+++ INFORMATION GIVEN +++

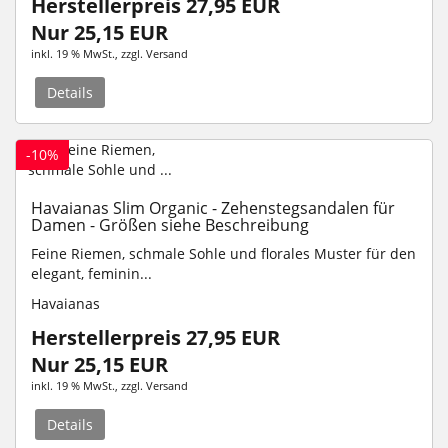
Herstellerpreis 27,95 EUR
Nur 25,15 EUR
inkl. 19 % MwSt.
, zzgl.
Versand
Details
-10%
Havaianas Slim Organic - Zehenstegsandalen für
Damen - Größen siehe Beschreibung
Feine Riemen, schmale Sohle und florales Muster für den
elegant, feminin...
Havaianas
Herstellerpreis 27,95 EUR
Nur 25,15 EUR
inkl. 19 % MwSt.
, zzgl.
Versand
Details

+++

- TASK -
Reproduce every line of text in the material word for word, leaving out the pictures.

- SOLUTION -
Herstellerpreis 27,95 EUR
Nur 25,15 EUR
inkl. 19 % MwSt.
, zzgl.
Versand
Details
-10%
Havaianas Slim Organic - Zehenstegsandalen für
Damen - Größen siehe Beschreibung
Feine Riemen, schmale Sohle und florales Muster für den
elegant, feminin...
Havaianas
Herstellerpreis 27,95 EUR
Nur 25,15 EUR
inkl. 19 % MwSt.
, zzgl.
Versand
Details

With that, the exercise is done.